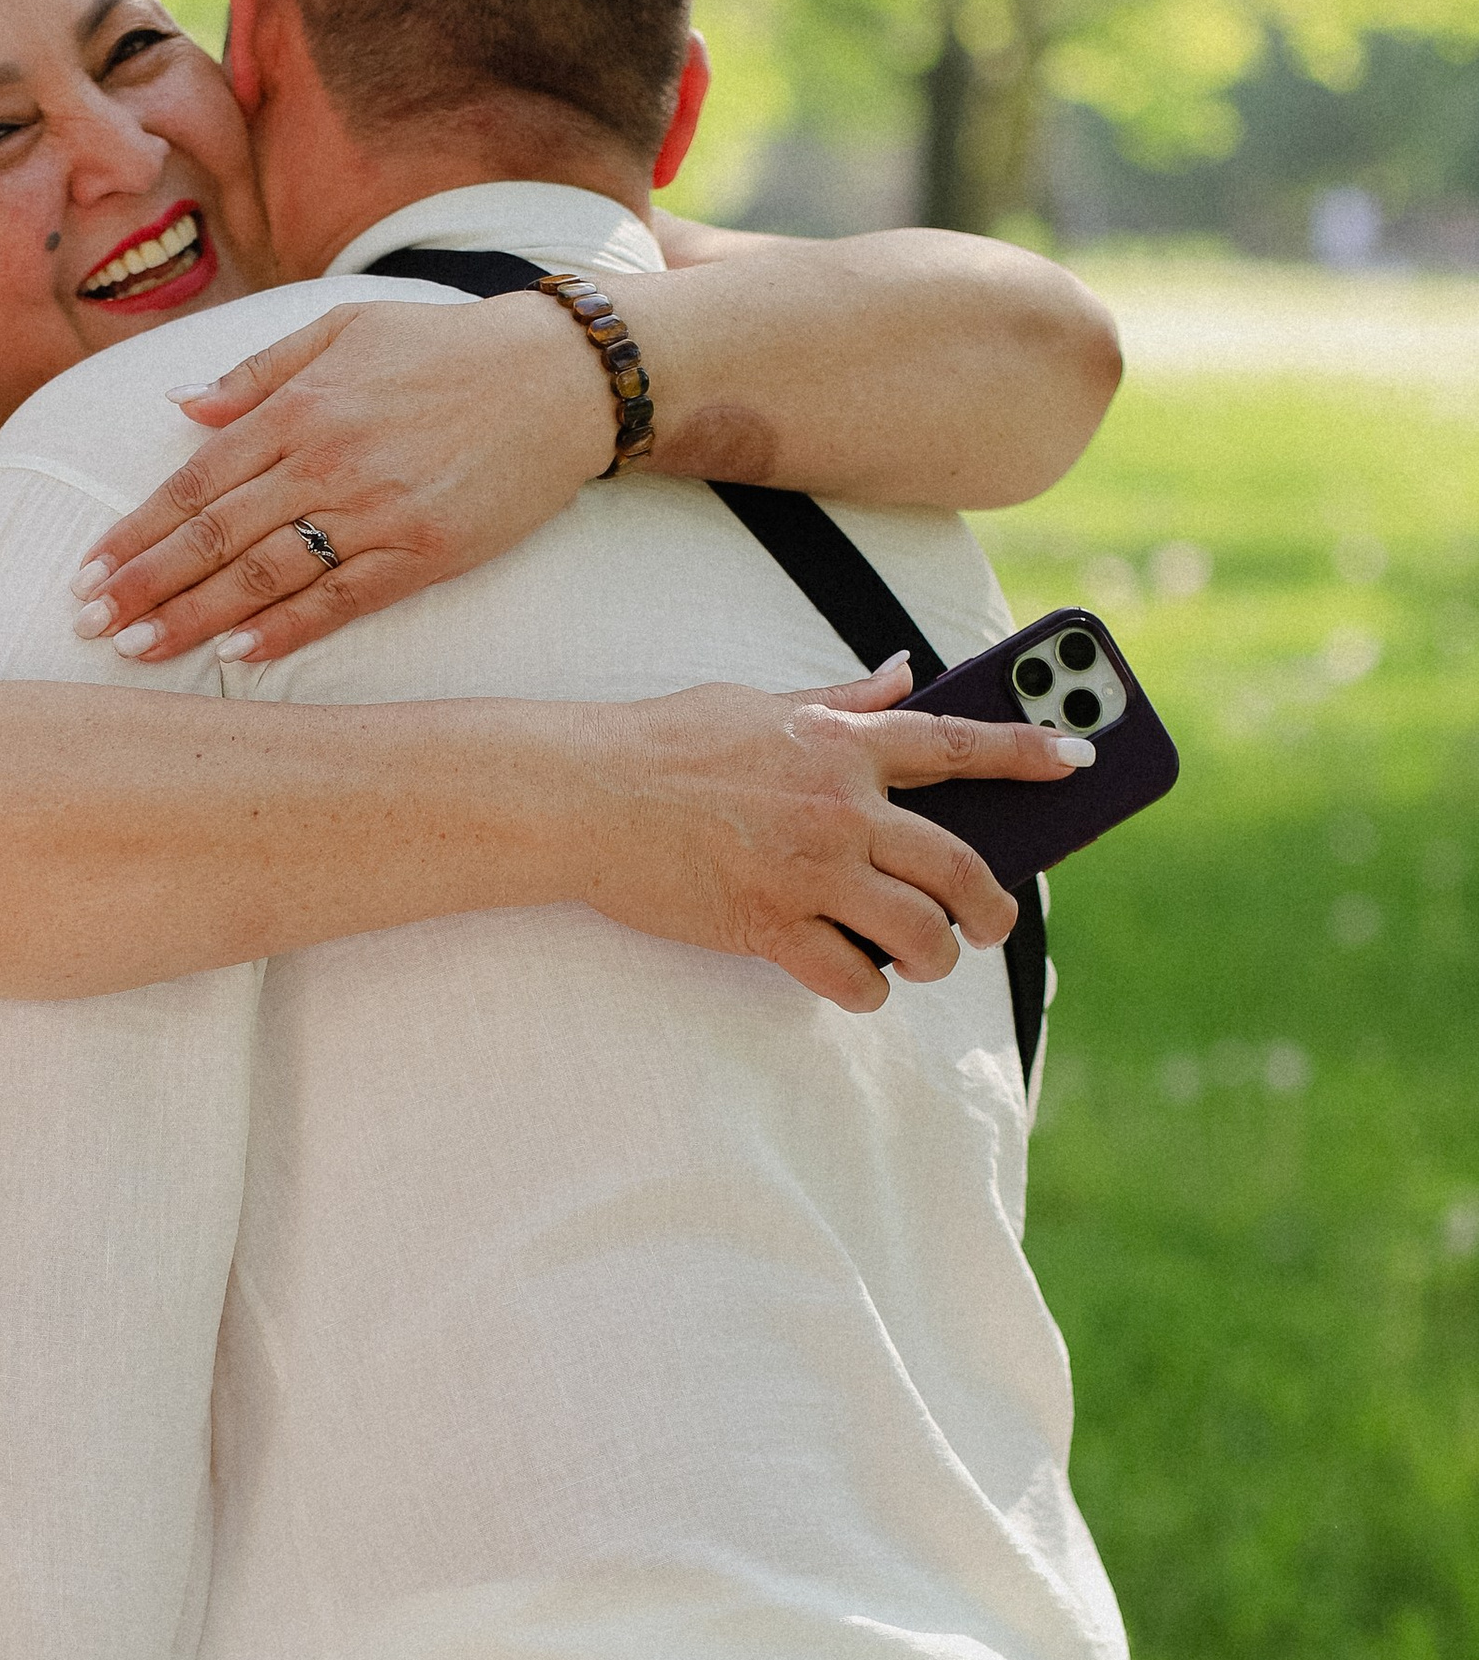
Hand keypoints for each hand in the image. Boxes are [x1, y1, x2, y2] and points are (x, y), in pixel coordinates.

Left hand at [70, 291, 611, 666]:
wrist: (559, 376)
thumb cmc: (444, 350)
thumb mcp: (343, 329)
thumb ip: (257, 371)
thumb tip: (179, 406)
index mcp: (299, 406)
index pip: (196, 480)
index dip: (136, 530)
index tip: (88, 570)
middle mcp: (327, 459)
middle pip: (215, 533)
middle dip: (145, 583)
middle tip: (88, 625)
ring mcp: (376, 508)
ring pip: (266, 573)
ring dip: (196, 616)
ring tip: (139, 649)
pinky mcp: (424, 549)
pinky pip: (342, 597)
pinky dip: (286, 627)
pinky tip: (238, 655)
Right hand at [580, 656, 1088, 1008]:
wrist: (583, 796)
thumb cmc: (663, 744)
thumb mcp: (758, 703)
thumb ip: (840, 698)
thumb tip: (901, 672)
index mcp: (840, 744)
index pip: (956, 744)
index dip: (1027, 752)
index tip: (1077, 762)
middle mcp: (840, 808)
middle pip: (958, 865)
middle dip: (992, 907)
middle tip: (992, 923)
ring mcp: (808, 872)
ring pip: (918, 931)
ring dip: (934, 954)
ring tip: (922, 956)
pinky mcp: (769, 927)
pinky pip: (851, 977)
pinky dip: (867, 987)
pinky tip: (856, 978)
━━━
Your task is to list each line of the records with the word "pinky".

pinky mcp: (424, 549)
pinky pip: (342, 597)
pinky dip: (286, 627)
pinky tip: (238, 655)
pinky mcp: (769, 927)
pinky pip: (851, 977)
pinky dip: (867, 987)
pinky tip: (856, 978)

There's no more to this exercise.